De ces brèves pièces virtuoses que le compositeur prolongerait en Chemins, nous entendons, pour commencer, celle pour trompette et piano résonant, conçue en 1984. Clément Saunier, qui a rejoint l’EIC il y a six ans, entre en scène avec le jeune pianiste Julien Blanc [lire notre chronique du 9 mars 2016], dans une lumière bleutée, pour donner la Sequenza X dont la péroraison tournoie avec une superbe raffinée et techniquement redoutable dans le halo énigmatique et omniprésent du piano, avec une imagination audacieuse. La Sequenza VIIb (1993), qui adapte pour saxophone soprano la Sequenza VII pour hautbois (1969), est confiée à Rui Ozawa, interprète japonaise encore en formation au Conservatoire National Supérieur de Musique et de Danse de Paris (CNSMD) où elle se spécialise dans le répertoire contemporain. La pluralité de modes de jeu entretient le mystère d’une déclamation variée sur un bourdon perpétuel – si = H, comme Heinz Holliger, dédicataire de l’œuvre (à l’instar de fa = Ernst Fleischmann, le trompettiste pour lequel la Dixième fut écrite).
Le 15 mars 1973, à la tête du New York Philharmonic, Pierre Boulez dirigeait la création mondiale du Concerto pour deux pianos et orchestre dont les excellents Bruno Canino et Antonio Ballista assuraient la partie solistique. Nous retrouvons cette page sous les doigts d’Hideki Nagano, pianiste à l’EIC depuis plus de vingt ans, et de Julien Blanc dont la saisissante concentration du jeu invite à le suivre d’un peu plus près. Pianissimo, ces artistes glissent un discret carillon quasiment harpistique, insaisissable, d’où sourdent quelques accents furtifs qui n’en rompent point la fascinante étrangeté méditative. Impalpable, la vigueur contrôlée de cet introït avance crescendo jusqu’à cingler ses obstinations, quand surgit un trait de flûte ensauvagé. L’œuvre se construit au fil d’échanges dans le vaste effectif, selon une écriture subtilement cellulaire dont Matthias Pintscher relève, au pupitre, tous les raffinements. Passé un valeureux bruissement s’impose une partie plus calme et développée, avant que cette page passionnante s’achève dans la redite de la figure liminaire. Pourtant difficile quant à l’équilibre de ses éléments, l’œuvre bénéficie d’une lecture rondement menée qui la sert somptueusement.

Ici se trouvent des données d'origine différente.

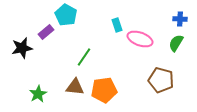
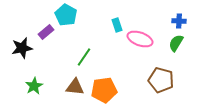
blue cross: moved 1 px left, 2 px down
green star: moved 4 px left, 8 px up
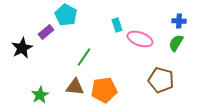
black star: rotated 15 degrees counterclockwise
green star: moved 6 px right, 9 px down
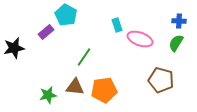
black star: moved 8 px left; rotated 15 degrees clockwise
green star: moved 8 px right; rotated 18 degrees clockwise
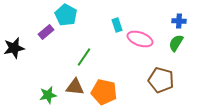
orange pentagon: moved 2 px down; rotated 20 degrees clockwise
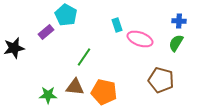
green star: rotated 12 degrees clockwise
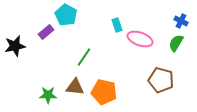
blue cross: moved 2 px right; rotated 24 degrees clockwise
black star: moved 1 px right, 2 px up
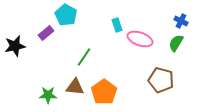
purple rectangle: moved 1 px down
orange pentagon: rotated 25 degrees clockwise
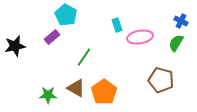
purple rectangle: moved 6 px right, 4 px down
pink ellipse: moved 2 px up; rotated 30 degrees counterclockwise
brown triangle: moved 1 px right, 1 px down; rotated 24 degrees clockwise
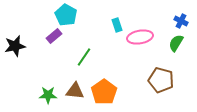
purple rectangle: moved 2 px right, 1 px up
brown triangle: moved 1 px left, 3 px down; rotated 24 degrees counterclockwise
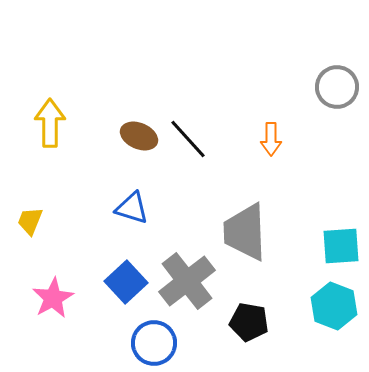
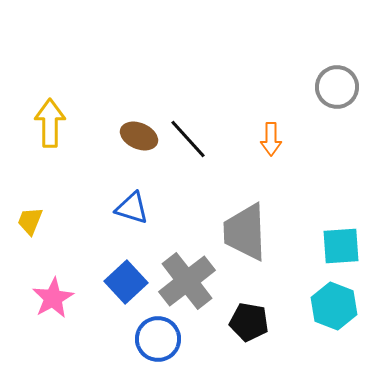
blue circle: moved 4 px right, 4 px up
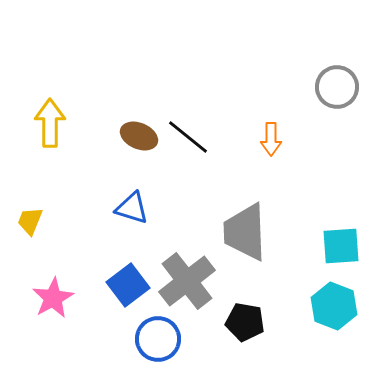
black line: moved 2 px up; rotated 9 degrees counterclockwise
blue square: moved 2 px right, 3 px down; rotated 6 degrees clockwise
black pentagon: moved 4 px left
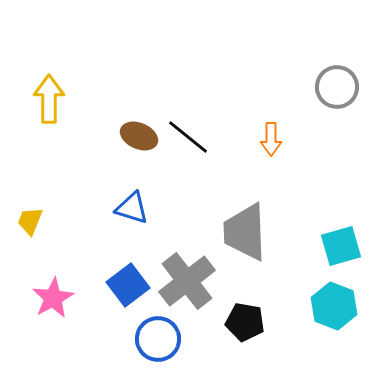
yellow arrow: moved 1 px left, 24 px up
cyan square: rotated 12 degrees counterclockwise
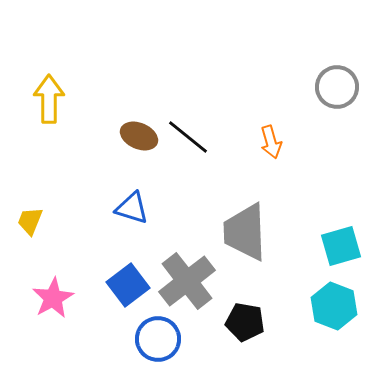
orange arrow: moved 3 px down; rotated 16 degrees counterclockwise
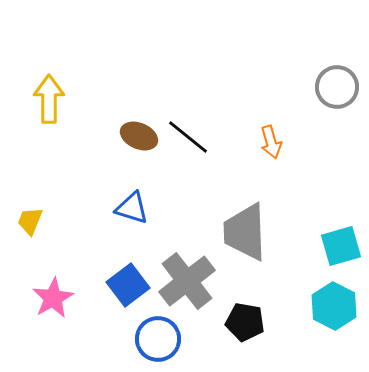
cyan hexagon: rotated 6 degrees clockwise
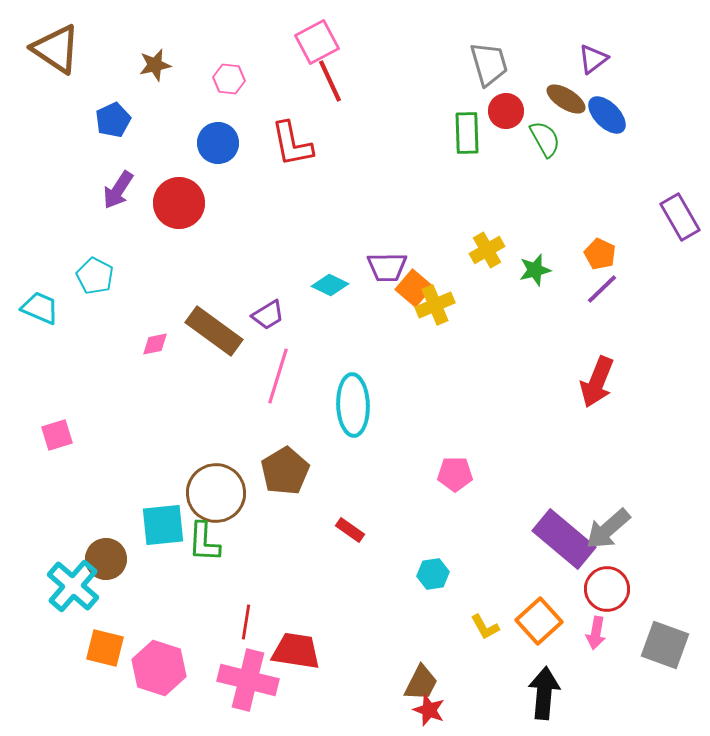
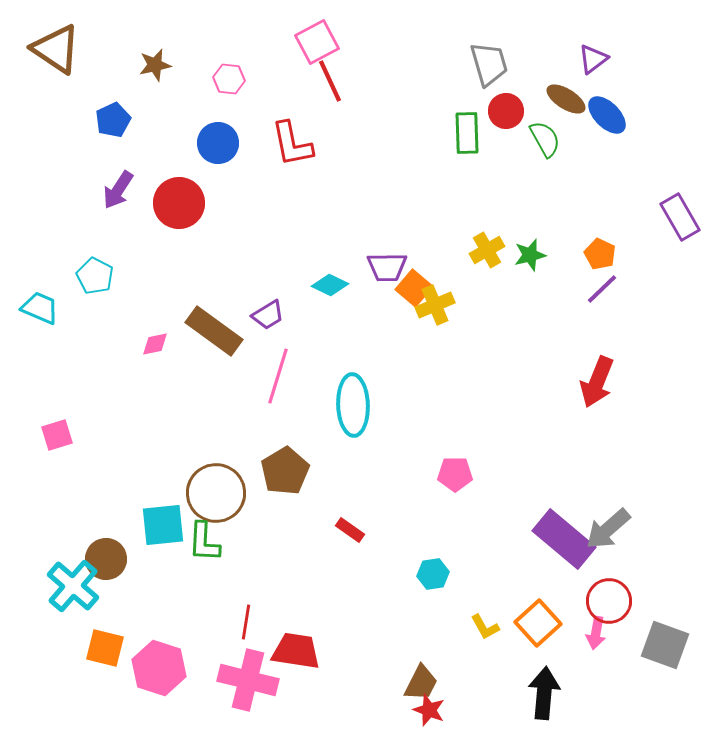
green star at (535, 270): moved 5 px left, 15 px up
red circle at (607, 589): moved 2 px right, 12 px down
orange square at (539, 621): moved 1 px left, 2 px down
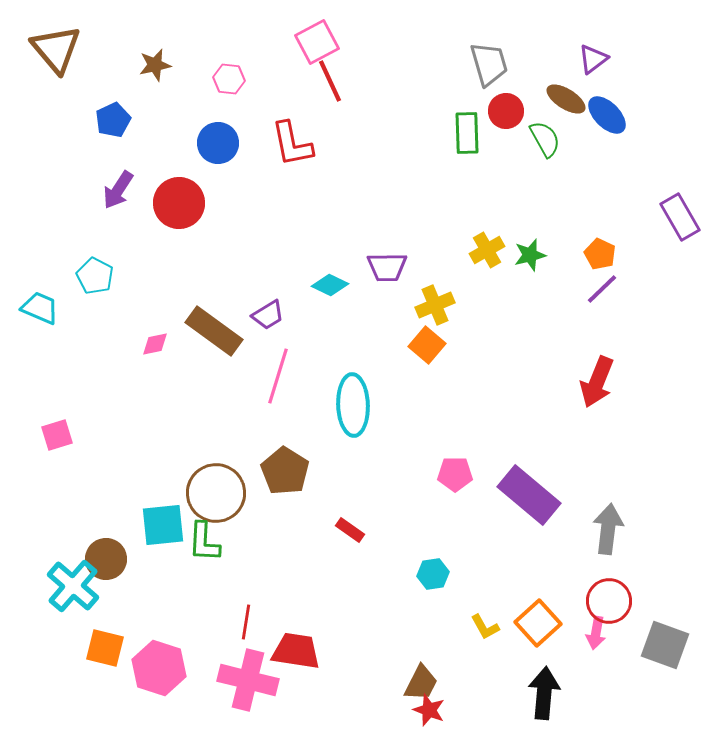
brown triangle at (56, 49): rotated 16 degrees clockwise
orange square at (414, 288): moved 13 px right, 57 px down
brown pentagon at (285, 471): rotated 9 degrees counterclockwise
gray arrow at (608, 529): rotated 138 degrees clockwise
purple rectangle at (564, 539): moved 35 px left, 44 px up
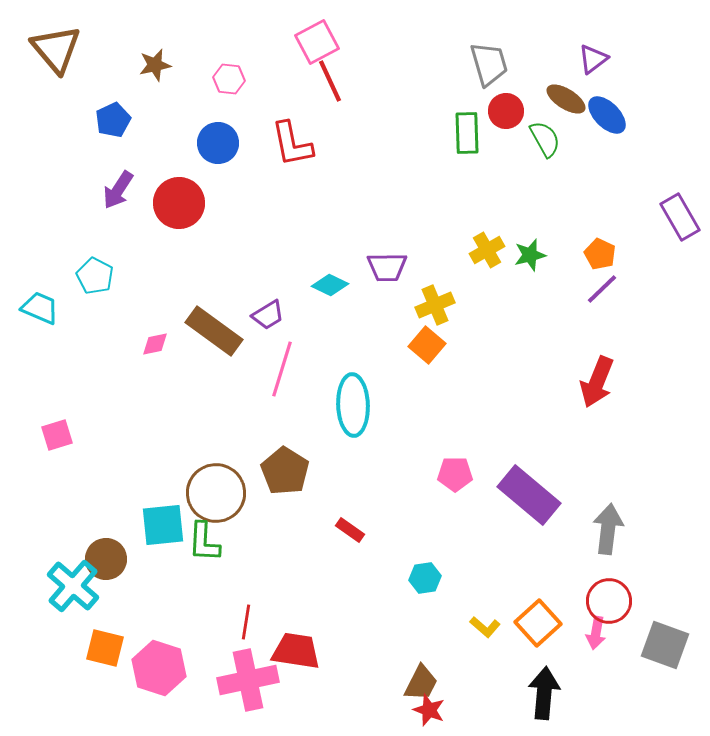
pink line at (278, 376): moved 4 px right, 7 px up
cyan hexagon at (433, 574): moved 8 px left, 4 px down
yellow L-shape at (485, 627): rotated 20 degrees counterclockwise
pink cross at (248, 680): rotated 26 degrees counterclockwise
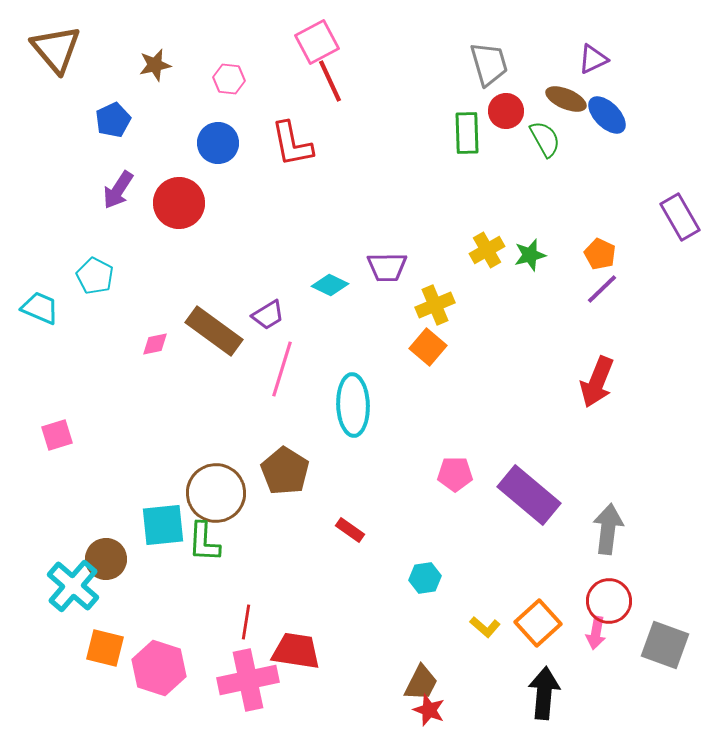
purple triangle at (593, 59): rotated 12 degrees clockwise
brown ellipse at (566, 99): rotated 9 degrees counterclockwise
orange square at (427, 345): moved 1 px right, 2 px down
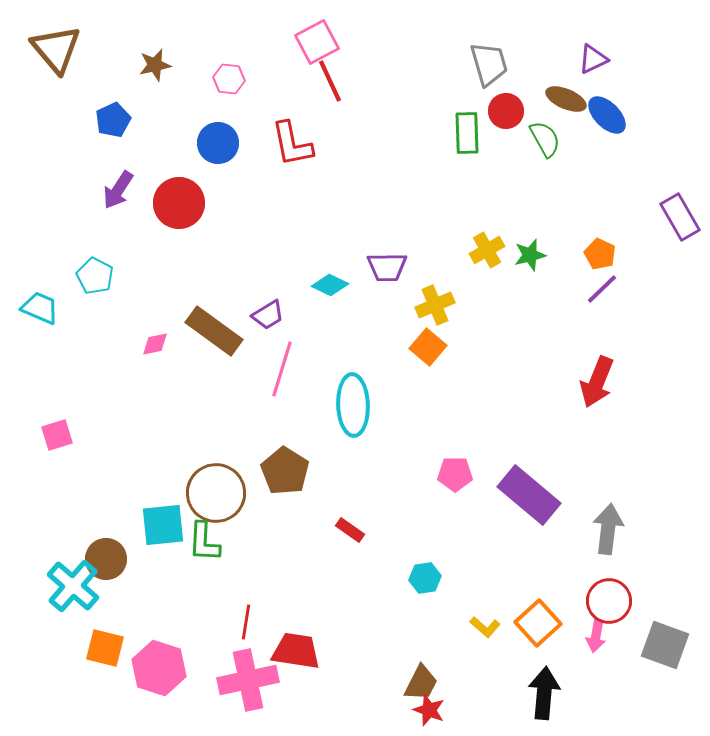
pink arrow at (596, 633): moved 3 px down
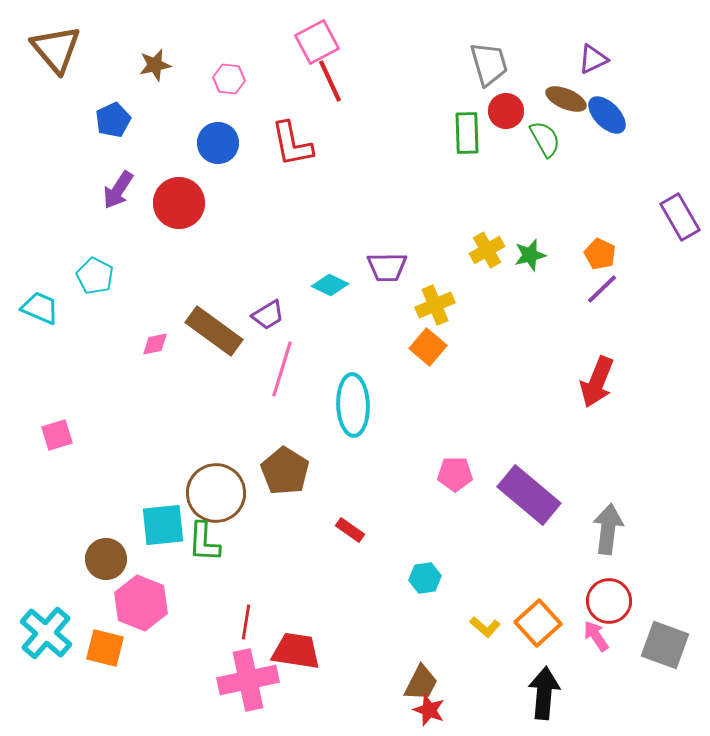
cyan cross at (73, 586): moved 27 px left, 47 px down
pink arrow at (596, 636): rotated 136 degrees clockwise
pink hexagon at (159, 668): moved 18 px left, 65 px up; rotated 4 degrees clockwise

Il n’en va pas de même de la célébrissime Sinfonia pour huit voix solistes et orchestre écrite en 1968 par Berio, en réponse à la commande du New York Philharmonic qui, avec elle, fêterait cent vingt-cinq printemps, sous la battue de Leonard Bernstein auquel elle fut dédiée. Le 10 octobre 1968, la première se fit sans le cinquième mouvement, intégré lors de l’édition 1969 des Donaueschinger Musiktage pour la création mondiale au complet qu’Ernest Bour menait aux commandes du Sinfonieorchester des Südwestrundfunks [lire notre chroniques des interprétations de Daniel Harding, Matthias Bamert, Michel Tabachnik, Péter Eötvös et Riccardo Chailly]. En effet, outre la sonorisation plutôt mal gérée des Synergy Vocals, l’approche générale manque d’adresse, ce qui porte préjudice au maniérisme génial d’une écriture requérant plus gaillarde ciselure. On quitte la Cité de la musique avec le bon souvenir du concerto.